Theoreticians among MAGA Americans often argue that what we now need in colleges and universities is "intellectual diversity"—a space where conservative views are not only tolerated but invited to the table of dialogue. I agree. Any honest pursuit of truth must be willing to engage a wide spectrum of ideas. But there is no need—and no justification—for removing other voices from that table in order for conservative perspectives to be heard. Intellectual diversity does not mean ideological cleansing. It means honest, generous engagement. A truly receptive academic culture invites voices from all directions—conservative, progressive, radical, traditional, and experimental—not to dominate one another, but to deepen the collective pursuit of wisdom and the flourishing of whole persons. That is the motto at Hendrix College: education unto the whole person. When one faction seeks to redefine diversity as exclusion, we are no longer talking about dialogue—we are talking about domination.
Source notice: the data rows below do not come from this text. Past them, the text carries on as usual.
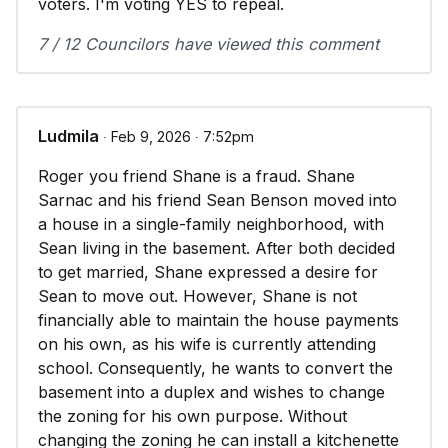
voters. I'm voting YES to repeal.
7 / 12 Councilors have viewed this comment
Ludmila
∙ Feb 9, 2026 ∙ 7:52pm
Roger you friend Shane is a fraud. Shane
Sarnac and his friend Sean Benson moved into
a house in a single-family neighborhood, with
Sean living in the basement. After both decided
to get married, Shane expressed a desire for
Sean to move out. However, Shane is not
financially able to maintain the house payments
on his own, as his wife is currently attending
school. Consequently, he wants to convert the
basement into a duplex and wishes to change
the zoning for his own purpose. Without
changing the zoning he can install a kitchenette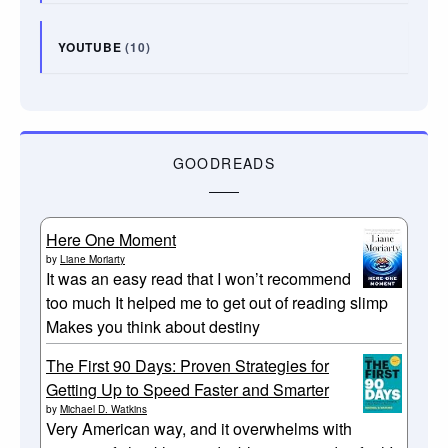
YOUTUBE
(10)
GOODREADS
Here One Moment
by
Liane Moriarty
It was an easy read that I won’t recommend
too much It helped me to get out of reading slimp
Makes you think about destiny
The First 90 Days: Proven Strategies for
Getting Up to Speed Faster and Smarter
by
Michael D. Watkins
Very American way, and it overwhelms with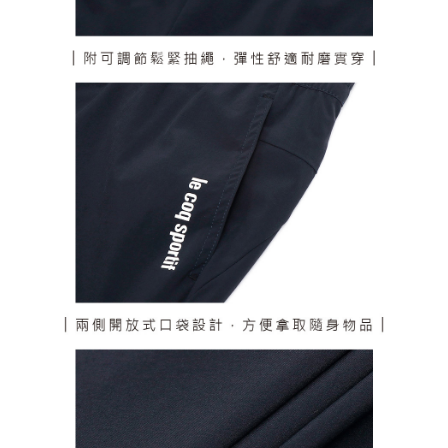
responsible for any losses incurred without proper consent.
When using "AFTEE Buy Now Pay Later," the credit limit will be
determined based on individual account conditions and subject to real-
time review by the company. If there is still an insufficient credit limit, users
may be requested to undergo identity verification based on the review
results.
Registering multiple accounts or using others' information for registration
is strictly prohibited. In case of malicious use, Net Protections Inc.
reserves the right to suspend the user's credit limit and take legal action.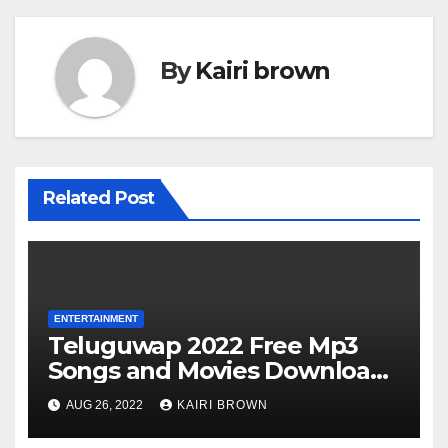
By
Kairi brown
Related Post
ENTERTAINMENT
Teluguwap 2022 Free Mp3
Songs and Movies Download
Telugu Wap New Mp4 Songs
AUG 26, 2022
KAIRI BROWN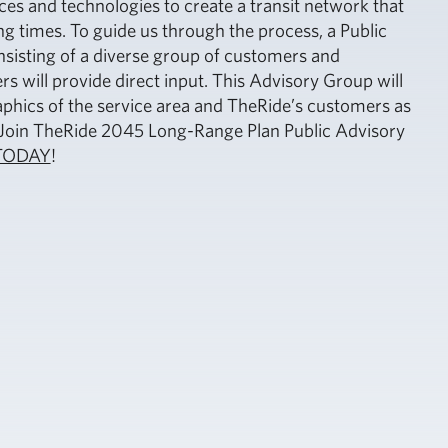
ces and technologies to create a transit network that
g times. To guide us through the process, a Public
sisting of a diverse group of customers and
will provide direct input. This Advisory Group will
hics of the service area and TheRide’s customers as
. Join TheRide 2045 Long-Range Plan Public Advisory
TODAY
!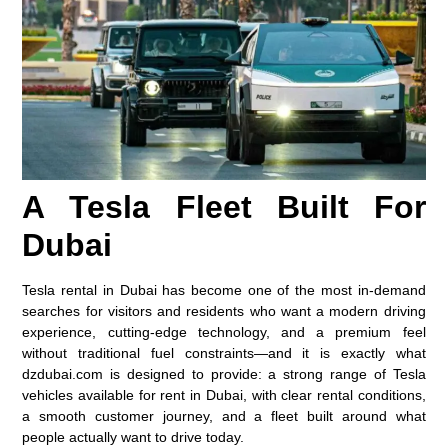
A Tesla Fleet Built For
Dubai
Tesla rental in Dubai has become one of the most in-demand
searches for visitors and residents who want a modern driving
experience, cutting-edge technology, and a premium feel
without traditional fuel constraints—and it is exactly what
dzdubai.com is designed to provide: a strong range of
Tesla
vehicles available for rent in Dubai
, with clear rental conditions,
a smooth customer journey, and a fleet built around what
people actually want to drive today.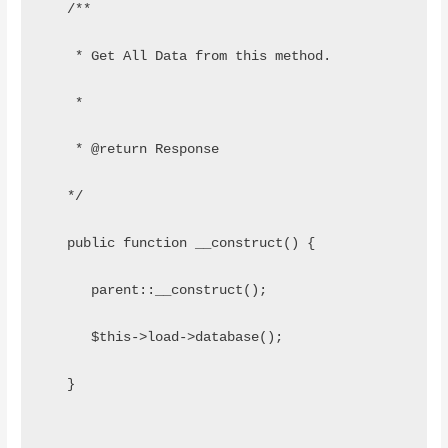
   /**
    * Get All Data from this method.
    *
    * @return Response
   */
   public function __construct() {
      parent::__construct();
      $this->load->database();
   }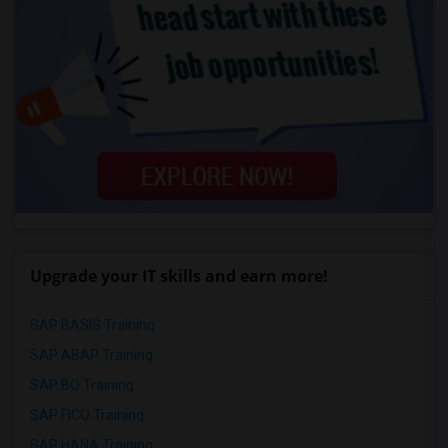
Upgrade your IT skills and earn more!
SAP BASIS Training
SAP ABAP Training
SAP BO Training
SAP FICO Training
SAP HANA Training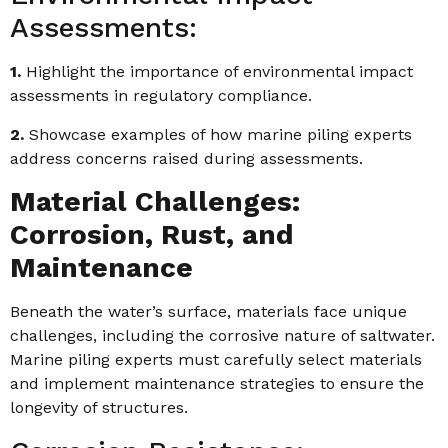
Assessments:
1.
Highlight the importance of environmental impact
assessments in regulatory compliance.
2.
Showcase examples of how marine piling experts
address concerns raised during assessments.
Material Challenges:
Corrosion, Rust, and
Maintenance
Beneath the water’s surface, materials face unique
challenges, including the corrosive nature of saltwater.
Marine piling experts must carefully select materials
and implement maintenance strategies to ensure the
longevity of structures.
A Cosmology for Cross-Cultural Education
For my part, I subscribe to a philosophy called process-relational philosophy that offers a cosmology in support of cross-cultural education. At its heart is a vision of reality not as a collection of isolated substances, but as a web of unfolding relationships. Everything—people, cultures, ecosystems, even atoms—is in process, shaped by interaction, influenced by what has come before, and co-creating what comes next. To be is to be in relation.
This worldview, rooted in the thought of philosopher Alfred North Whitehead, affirms that no moment is self-contained and no identity fully fixed. We are constantly becoming through our encounters with others. In this light, education is not about acquiring static knowledge or reinforcing fixed worldviews. It is about openness to novelty,
responsiveness to context, and the cultivation of empathy through shared experience. Process philosophy values diversity not as a problem to be solved but as a creative resource. Every culture, every tradition, every perspective brings its own richness to the evolving tapestry of human understanding. Cross-cultural education, then, is not merely a pragmatic necessity in a globalized world—it is a moral and metaphysical imperative. It honors the process nature of truth itself, which is never final but always unfolding through encounter and dialogue.
In process thought, learning is a relational adventure. It is the art of weaving together different threads of experience into richer forms of understanding. The more diverse the threads, the more vibrant the tapestry. In turning away from the world, from others, from the complexity and beauty of difference, we impoverish ourselves—not just morally, but ontologically. We become less than we could be. Indeed, speaking as a Christian, we become less than the very heart of the universe - God - wants us to be. We lose our empathy. This is why the closing of the American mind, and of American borders, is so tragic. It denies not only the dignity of others, but also the dynamism of truth. It substitutes certainty for curiosity, walls for bridges. Process philosophy invites us to choose otherwise—to live and learn with openness, responsiveness, and care. Cross-cultural education is not a luxury. It is the very means by which we learn what it means to be human, together.